O Parecer 005/2013/PF/DNPM/MG-GAM analisou a matéria aqui tratada, também concluindo pela “(...) possibilidade de alienação do produto da lavra, após o término da vigência de Guia de Utilização, desde que a extração da substância mineral tenha sido realizada em conformidade com o título autorizativo.


Isto porque, sendo elucidado no Parecer:


(...) não há vedação à comercialização do produto da lavra sem o amparo da Guia de Utilização. O que as normas legais impõem é a necessidade de a extração das substâncias minerais ocorrerem nos termos do título autorizativo. Até mesmo porque, atribuída ao concessionário a propriedade do produto da lavra, assiste-lhe a faculdade dele dispor, porquanto operou-se a transferência de domínio do que antes era recurso mineral e foi transformado em produto da lavra.

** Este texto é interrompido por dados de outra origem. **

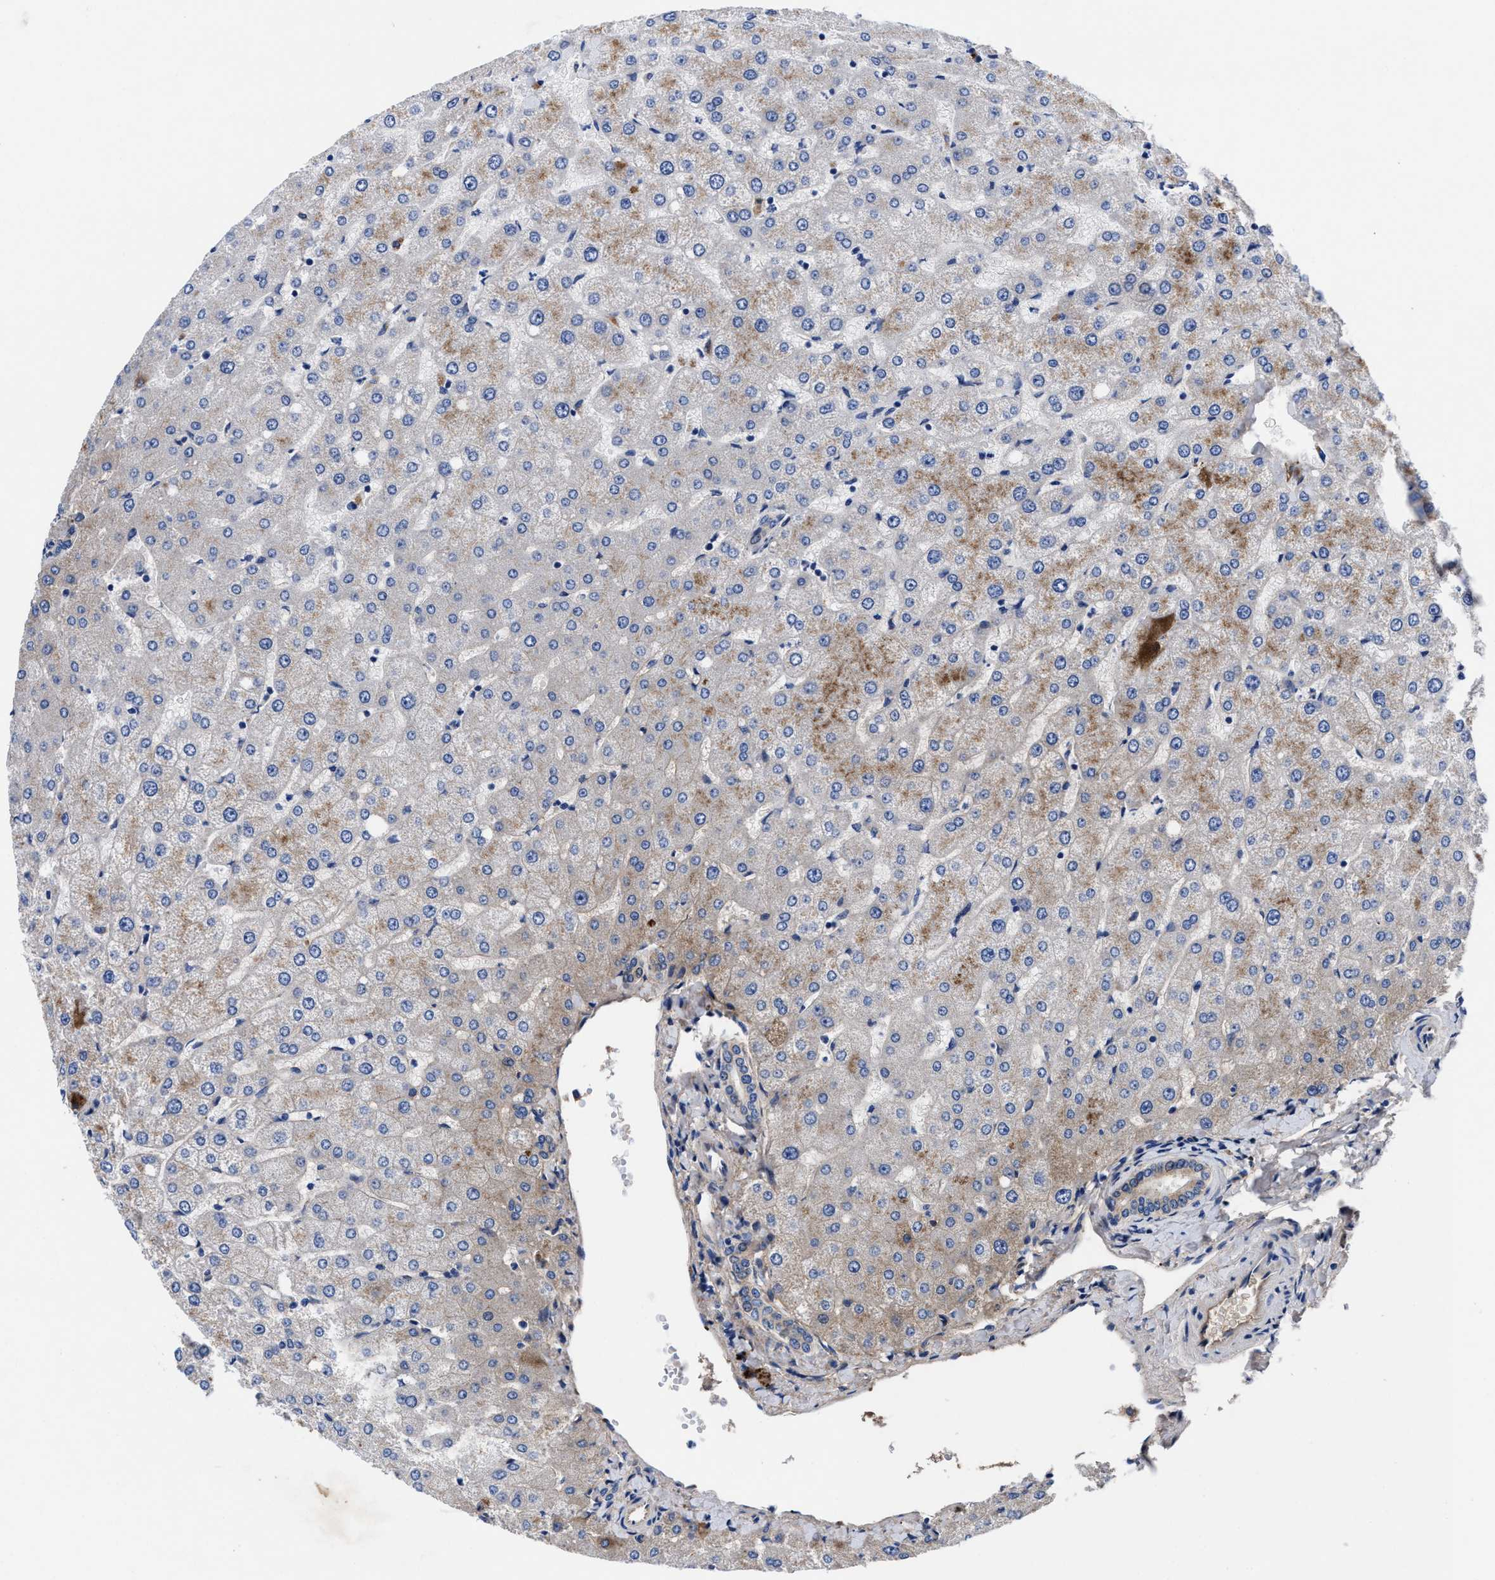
{"staining": {"intensity": "weak", "quantity": "<25%", "location": "cytoplasmic/membranous"}, "tissue": "liver", "cell_type": "Cholangiocytes", "image_type": "normal", "snomed": [{"axis": "morphology", "description": "Normal tissue, NOS"}, {"axis": "topography", "description": "Liver"}], "caption": "Immunohistochemical staining of normal liver displays no significant positivity in cholangiocytes.", "gene": "DHRS13", "patient": {"sex": "female", "age": 54}}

No mesmo sentido decidiu o Superior Tribunal de Justiça, no julgamento do Recurso Especial 1652223 RS 2017/0023987-9, de relatoria da Ministra Assusete Magalhães, parcialmente abaixo transcrito:


RECURSO ESPECIAL Nº 1.652.223 - RS (2017/0023987-9) RELATORA : MINISTRA ASSUSETE MAGALHÃES RECORRENTE : UNIÃO RECORRIDO : COMPACTA COMÉRCIO DE PEDRAS LTDA ME ADVOGADOS : ELIAS PRESTES MOREIRA KARAM - PR033061 MARCELO GANDOLFI SIQUEIRA - PR028814 VIRGÍNIA GANDOLFI SIQUEIRA NETA - PR075450 DECISÃO Trata-se de Recurso Especial, interposto pela UNIÃO, com fulcro na alínea a do permissivo constitucional, contra acórdão do Tribunal Regional Federal da 4ª Região, assim ementado: "DIREITO ADMINISTRATIVO. AMBIENTAL. AÇÃO CIVIL PÚBLICA. ALIENAÇÃO DE MINÉRIO MANTIDO EM ESTOQUE APÓS EXPIRAR A GUIA DE UTILIZAÇÃO. LEGALIDADE. O FATO GERADOR DA CEFEM RECOLHIDA É A VENDA DO MINÉRIO E NÃO A SUA LAVRA. 1. A apelada recolheu a CEFEM por venda de basalto em período subsequente ao término de validade da Guia de Autorização. Desse lançamento no sítio da Diretoria de Procedimentos de Arrecadação - DIPAR, houve a presunção de que a apelada tivesse lavrado minério sem autorização do órgão competente. Tal prova cumpria à União realizar, porque constitutiva do seu direito. Não basta a mera presunção. 2. O detentor de Guia de Utilização está autorizado a extrair e comercializar o minério, desde que efetue o recolhimento da CEFEM. 3. Não há óbice legal para a comercialização de minério mantido em estoque após a expiração da Guia de Utilização. 4. Apelação a que se nega provimento" (fl. 870e). (...)

(STJ - REsp: 1652223 RS 2017/0023987-9, Relator: Ministra ASSUSETE MAGALHÃES, Data de Publicação: DJ 27/05/2019)


Os recursos minerais produzidos licitamente durante a vigência da guia de utilização poderão ser comercializados a qualquer momento, a critério do minerador, tendo em vista que a propriedade do produto da lavra lhe foi garantida por aplicação do art. 176 da Constituição Federal e análise sistemática das normas que versam sobre a matéria.